Learn it once, use it forever!
Highlighted
statman
Level VII

Re: Autocorrelation by JMP14

@markbailey already answered your auto correlation question, but I have to ask why do you check the data for normality before using a control chart.  You realize there is NO assumption of normality to use a control chart.  Shewhart’s argument on pages 275-277 of Economic Control of Quality of Manufactured Product. On these pages Shewhart seems to toy briefly with the idea of using the probability approach. Paraphrasing his argument on these pages, he points out that if a process were exactly stable, i.e. did unwaveringly fit some precise mathematical model, and if we knew the details of its underlying (fixed) statistical distribution, we could then work in terms of probability limits. However, he notes that, in practice, we never know the appropriate type of statistical distribution. While statisticians usually plump, almost as if it is a foregone conclusion, for their favorite distribution, the Gaussian or normal distribution, Shewhart disposes of the use of the normal distribution on page 12 of his 1939 book, Statistical Method from the Viewpoint of Quality Control." (Shewhart's Charts and the Probability Approach, Wheeler and Neave, Ninth Annual Conference of the British Deming Association, 1996)

 

On pages 334–335 of Out of the Crisis Deming says:

“The calculations that show where to place the control limits on a chart have their basis in the theory of probability. It would nevertheless be wrong to attach any particular figure to the probability that a statistical signal for detection of a special cause could be wrong, or that the chart could fail to send a signal when a special cause exists. The reason is that no process, except in artificial demonstrations by use of random numbers, is steady, unwavering.

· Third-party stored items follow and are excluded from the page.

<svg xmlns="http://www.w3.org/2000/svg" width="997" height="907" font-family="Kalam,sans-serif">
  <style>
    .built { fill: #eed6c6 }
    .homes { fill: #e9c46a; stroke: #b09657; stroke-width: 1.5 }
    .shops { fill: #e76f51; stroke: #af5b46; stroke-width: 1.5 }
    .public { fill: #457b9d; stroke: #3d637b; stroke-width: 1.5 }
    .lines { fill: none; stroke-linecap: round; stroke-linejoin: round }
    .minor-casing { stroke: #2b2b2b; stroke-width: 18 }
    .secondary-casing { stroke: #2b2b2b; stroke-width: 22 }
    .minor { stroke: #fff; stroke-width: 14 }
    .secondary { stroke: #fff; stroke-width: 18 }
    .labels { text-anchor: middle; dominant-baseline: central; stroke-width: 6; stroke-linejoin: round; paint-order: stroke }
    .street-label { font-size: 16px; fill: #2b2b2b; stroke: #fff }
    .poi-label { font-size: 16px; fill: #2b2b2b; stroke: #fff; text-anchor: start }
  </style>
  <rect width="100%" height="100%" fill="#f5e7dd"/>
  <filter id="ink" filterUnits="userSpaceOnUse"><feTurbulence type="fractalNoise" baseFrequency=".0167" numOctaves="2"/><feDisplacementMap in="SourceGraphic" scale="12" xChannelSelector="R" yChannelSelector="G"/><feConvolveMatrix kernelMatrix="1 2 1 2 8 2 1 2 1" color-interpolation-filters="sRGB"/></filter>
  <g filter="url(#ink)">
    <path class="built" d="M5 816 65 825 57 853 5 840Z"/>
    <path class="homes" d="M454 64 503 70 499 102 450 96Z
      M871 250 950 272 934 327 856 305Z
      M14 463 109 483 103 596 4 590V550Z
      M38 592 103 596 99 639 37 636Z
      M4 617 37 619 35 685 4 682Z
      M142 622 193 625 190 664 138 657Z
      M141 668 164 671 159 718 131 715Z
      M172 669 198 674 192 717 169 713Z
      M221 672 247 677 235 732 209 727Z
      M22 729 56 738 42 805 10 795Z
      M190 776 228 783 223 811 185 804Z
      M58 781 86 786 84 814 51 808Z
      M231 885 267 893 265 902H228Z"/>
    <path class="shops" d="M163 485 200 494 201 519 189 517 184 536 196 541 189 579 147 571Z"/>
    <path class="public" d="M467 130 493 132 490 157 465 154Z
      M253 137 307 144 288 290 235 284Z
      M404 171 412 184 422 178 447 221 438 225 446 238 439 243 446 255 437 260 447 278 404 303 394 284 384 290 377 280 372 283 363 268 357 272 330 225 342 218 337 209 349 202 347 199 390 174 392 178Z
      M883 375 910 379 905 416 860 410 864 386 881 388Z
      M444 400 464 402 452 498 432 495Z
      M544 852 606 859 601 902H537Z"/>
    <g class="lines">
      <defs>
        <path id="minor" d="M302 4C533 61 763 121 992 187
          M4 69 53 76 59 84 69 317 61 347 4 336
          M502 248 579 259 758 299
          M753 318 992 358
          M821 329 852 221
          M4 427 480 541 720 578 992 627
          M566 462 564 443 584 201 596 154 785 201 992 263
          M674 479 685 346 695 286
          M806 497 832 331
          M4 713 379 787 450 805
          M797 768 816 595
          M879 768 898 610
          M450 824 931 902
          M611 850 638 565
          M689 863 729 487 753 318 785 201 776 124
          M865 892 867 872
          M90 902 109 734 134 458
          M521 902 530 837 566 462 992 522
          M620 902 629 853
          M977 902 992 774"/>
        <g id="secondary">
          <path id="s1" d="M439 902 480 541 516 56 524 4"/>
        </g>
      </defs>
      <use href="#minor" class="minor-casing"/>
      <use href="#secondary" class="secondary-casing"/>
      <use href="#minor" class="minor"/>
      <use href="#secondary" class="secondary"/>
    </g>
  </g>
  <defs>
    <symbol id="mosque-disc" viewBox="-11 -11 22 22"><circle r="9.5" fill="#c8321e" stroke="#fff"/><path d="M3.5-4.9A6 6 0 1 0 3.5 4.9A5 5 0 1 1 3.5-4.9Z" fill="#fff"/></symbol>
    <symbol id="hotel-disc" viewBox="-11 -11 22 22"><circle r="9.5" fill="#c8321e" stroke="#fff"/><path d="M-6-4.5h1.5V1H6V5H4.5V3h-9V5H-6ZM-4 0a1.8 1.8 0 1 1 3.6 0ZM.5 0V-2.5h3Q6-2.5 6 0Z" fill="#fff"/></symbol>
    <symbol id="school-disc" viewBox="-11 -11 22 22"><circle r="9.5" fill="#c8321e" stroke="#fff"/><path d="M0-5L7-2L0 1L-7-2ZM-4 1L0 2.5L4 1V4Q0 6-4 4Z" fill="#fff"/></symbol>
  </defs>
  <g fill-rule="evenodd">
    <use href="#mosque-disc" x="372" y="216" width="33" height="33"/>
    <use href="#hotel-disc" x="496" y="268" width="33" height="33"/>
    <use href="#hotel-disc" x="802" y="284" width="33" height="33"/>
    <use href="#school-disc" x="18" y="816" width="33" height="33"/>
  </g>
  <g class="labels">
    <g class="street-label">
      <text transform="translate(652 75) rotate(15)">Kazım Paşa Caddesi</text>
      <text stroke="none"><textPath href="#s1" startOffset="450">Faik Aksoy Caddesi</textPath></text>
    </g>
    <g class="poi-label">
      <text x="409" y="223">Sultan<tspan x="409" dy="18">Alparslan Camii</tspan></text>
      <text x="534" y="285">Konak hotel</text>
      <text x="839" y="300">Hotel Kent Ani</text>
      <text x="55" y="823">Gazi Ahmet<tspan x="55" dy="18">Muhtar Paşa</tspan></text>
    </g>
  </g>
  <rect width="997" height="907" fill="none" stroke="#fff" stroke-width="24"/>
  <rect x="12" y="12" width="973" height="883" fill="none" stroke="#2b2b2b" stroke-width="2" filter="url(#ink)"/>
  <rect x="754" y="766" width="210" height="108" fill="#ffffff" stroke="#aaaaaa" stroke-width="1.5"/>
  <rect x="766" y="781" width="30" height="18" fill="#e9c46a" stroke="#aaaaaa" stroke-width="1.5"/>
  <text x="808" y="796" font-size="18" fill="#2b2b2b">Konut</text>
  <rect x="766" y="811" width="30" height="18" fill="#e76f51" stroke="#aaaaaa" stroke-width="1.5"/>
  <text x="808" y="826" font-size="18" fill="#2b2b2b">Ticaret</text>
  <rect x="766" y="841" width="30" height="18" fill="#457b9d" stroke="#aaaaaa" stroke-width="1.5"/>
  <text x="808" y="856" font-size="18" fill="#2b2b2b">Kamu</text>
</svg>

It is true that some books on the statistical control of quality and many training manuals for teaching control charts show a graph of the normal curve and proportions of area thereunder. Such tables and charts are misleading and derail effective study and use of control charts.”

 

To ADD regarding auto-correlation:

"Thus, a major problem with the probability approach to control charts is that it is totally out of contact with reality. The assumptions used for the mathematical treatment become prohibitions which are mistakenly imposed upon practice. Restrictions such as the following are commonly encountered. “The data have to be normally distributed.” “The control chart works because of the central limit theorem—therefore you have to have subgroups of at least five observations.” “The chart will not work with serially-correlated (autocorrelated) data—the observations must be independent of each other before you can use a control chart.” These, and others like them, are examples of the tail wagging the dog. The assumptions selected for the convenience of the mathematician are turned into prerequisites for the use of the technique. In the case of control charts, this reversal is both inappropriate and misleading.

 

Highlighted
ThoYala
Level I

Re: Autocorrelation by JMP14

@statman Thanks you very much for your kindly instruction.

 

I would like to share my understanding for apply control chart. The reason that we need to check normality is to make sure that the data that we use to calculate control limit at start is appropriate. We may found that the data has abnormal by mix data from 2 machine, there are some data from different operator. In case of mix by 2 machine, it better to make 2 control chart. If the abnormal by different group of OP then we should cut it off because it is temporary problem. 

 

For autocorrelation, this is new for me. I never use it before. I guess it will use for checking abnormality too. I will try with some data to understand it more. 

 

Actually I plan to apply control chart to my process. I have to train my young engineer. After I study autocorrelation, if I am not 100% clear on it, I will not explain that and will use only normality test and also control chart rule test. 

 

Thanks you very much again to get suggestion and knowledge from expert. Any addition advise, please don’t hesitate to let me know.